Hi all,
So CO2 ceramic diffusers are not working in general because they will be covered with green algae first on its plate after 2 weeks and grow brush on them if you lazy with maintenances? External filters not working because if you do not maintenace them periodically they will clog or may will do dirty looking water?
I can see your point, but added CO2 isn't claiming to deter algae, and there is a good scientific rationale for why adding CO2 works. Aquatic and terrestrial plant growth is often CO2 limited, and there is a huge amount of scientific evidence for this, including for the green algae. I think this should be available to every-one "High-CO2 Response Mechanisms in Microalgae": <
http://cdn.intechweb.org/pdfs/28380.pdf> .
Filters again are a different argument, we are talking about a system which only works because of its microbial content, if the system was clean, and stayed clean, you wouldn't have any microbial filtration.
This stuff only provide one thing. Helps with the initial algae breakout WITH the help of the regular cleaning crew.
This is really my problem, you have to have an algae free tank (that is heavily planted), then you add the TwinStar unit, Amano Shrimps and SAE. This scenario leads to lower levels of a limited range of algae, but doesn't effect BBA (Rhodophyta), higher plants, or your filter bacteria. The company doesn't tell you what it is, but there are definitely hints that it is micro-bubble ozone generator.

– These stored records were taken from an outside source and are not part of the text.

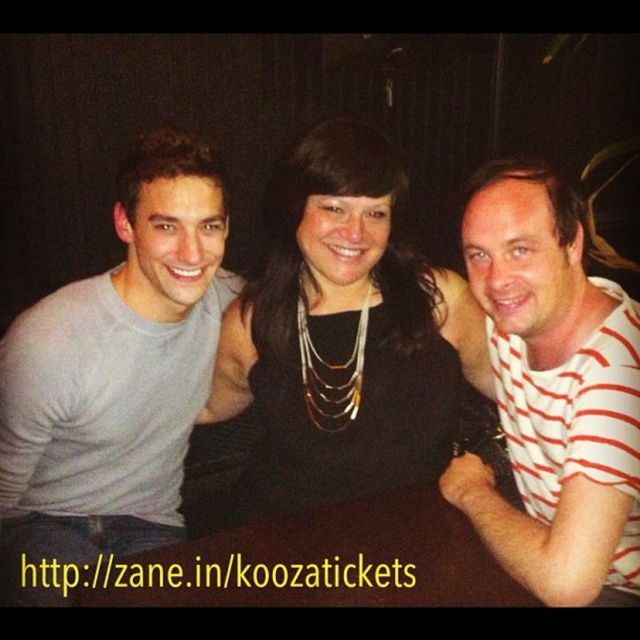
Question: Among these points, which one is nearest to the camera?

Choices:
 (A) (330, 404)
 (B) (554, 216)
 (C) (355, 596)

Answer: (C)

Question: Which point is closer to the camera?

Choices:
 (A) white striped shirt at center
 (B) black fabric dress at center
 (C) brown wooden table at center
 (D) gray cotton shirt at left

Answer: (A)

Question: Is black fabric dress at center positioned in front of white striped shirt at center?

Choices:
 (A) no
 (B) yes

Answer: (A)

Question: Can you confirm if gray cotton shirt at left is smaller than black fabric dress at center?

Choices:
 (A) no
 (B) yes

Answer: (B)

Question: Which object is closer to the camera taking this photo?

Choices:
 (A) black fabric dress at center
 (B) gray cotton shirt at left
 (C) brown wooden table at center

Answer: (C)

Question: Can you confirm if black fabric dress at center is wider than brown wooden table at center?

Choices:
 (A) yes
 (B) no

Answer: (A)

If it works why do you need the shrimps & SAE?
Why does it only effect attached filamentous green algae, but not "green water" when both algae types belong to the Chlorophyta, and have identical physiology and photo-systems?
Even if it worked, is a green algae free aquarium a desirable out-come? I don't think it is. I'd struggle to find much obvious green algae in my tanks, but if I looked closely enough with a low powered microscope all the older leaves and permanent structures will have a very short "stubble" of cropped off biofilm of green algae, cyanobacteria, diatoms, rotifers etc.